Outgoing Lebanese Prime Minister Saad Hariri Tuesday announced that he would be withdrawing his candidacy for the premiership. The announcement came nearly a month after he resigned amid ongoing protests as well as a severe economic and financial crisis with no progress toward a deal being reached on a new government.
"I am sticking by the rule 'not me, rather someone else' to form a government that addresses the aspirations of the young men and women," Hariri said in a statement. "I have full hope and confidence, after announcing this clear and decisive decision, that the president of the republic.... will immediately call the binding parliamentary consultations" to designate a new prime minister, he said.
Hariri will continue in a caretaker capacity until the formation of a new government.
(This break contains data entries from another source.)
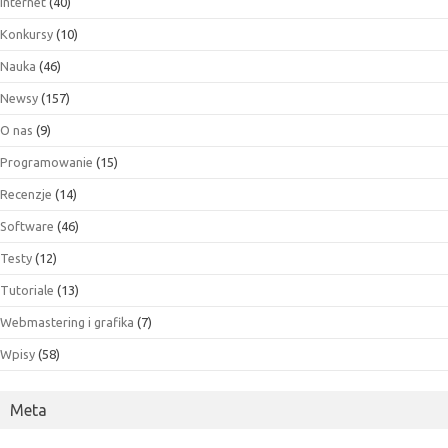
Internet
(40)
Konkursy
(10)
Nauka
(46)
Newsy
(157)
O nas
(9)
Programowanie
(15)
Recenzje
(14)
Software
(46)
Testy
(12)
Tutoriale
(13)
Webmastering i grafika
(7)
Wpisy
(58)
Meta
With growing discontent against the political elite, protesters have prevented lawmakers from forming a government, having forced the postponement of a legislative session. The session had been scheduled despite the country still remaining without a cabinet following the prime minister's resignation. Hariri, who is aligned with Western and Gulf Arab states, wants to return as head of a cabinet of expert ministers that would exclude other parties, terms that would effectively curb Hezbollah's role. However, Hezbollah and its allies, including the Christian Free Patriotic Movement, continue to seek a deal with Hariri over a government which they say should include both politicians and technocrats.
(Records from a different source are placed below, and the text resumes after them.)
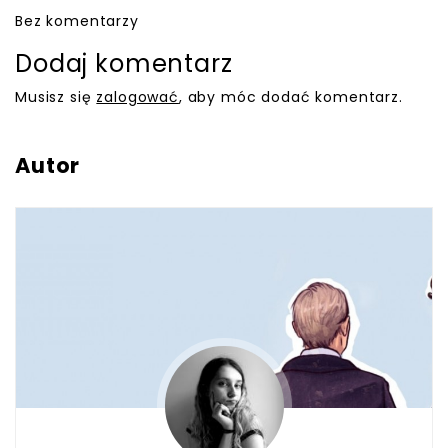
Bez komentarzy
Dodaj komentarz
Musisz się
zalogować
, aby móc dodać komentarz.
Autor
Hariri submitted his government's resignation on Oct. 29 in response to nationwide anti-government demonstrations that erupted two weeks earlier. They have since targeted corruption and mismanagement by the country's ruling elite. Meanwhile, clashes have erupted yesterday between protesters calling for an overhaul of the political system and supporters of the main Shiite groups Hezbollah and Amal amid reports of gunfire in some parts of Lebanon. The clashes marked the second consecutive night of violence linked to Lebanon's political crisis, threatening to tip largely peaceful demonstrations directed at the country's ruling elite in a bloodier direction.
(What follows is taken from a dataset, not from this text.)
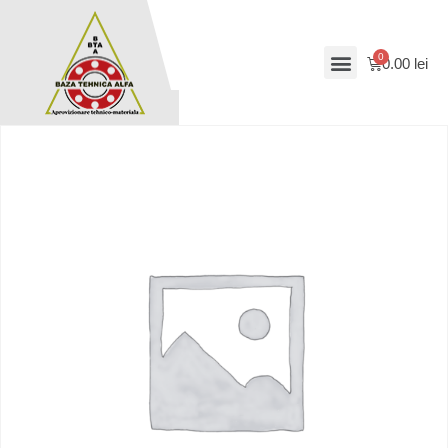
0.00
lei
Supporters of Amal and the heavily armed Hezbollah have occasionally sought to break up the demonstrations and clear roads cut off by protesters, and destroyed a main protest camp in central Beirut last month. The groups were influential in the coalition government led by Hariri, who quit on Oct. 29 after the protests began. They had opposed Hariri's resignation. In a statement, Hariri's Future Movement warned its supporters to refrain from protesting and stay away from large gatherings to "avoid being dragged into any provocation intended to ignite strife."
Groups of men on motorcycles, some waving Amal and Hezbollah flags, were seen roving streets in Beirut and Tyre, according to witnesses and videos broadcasted on Lebanese media. Adding to tensions, two people were killed when their car slammed into a traffic barrier on a coastal road on Monday, sparking criticism from Hezbollah and others of protesters that have cut roads as a primary tactic to keep up pressure.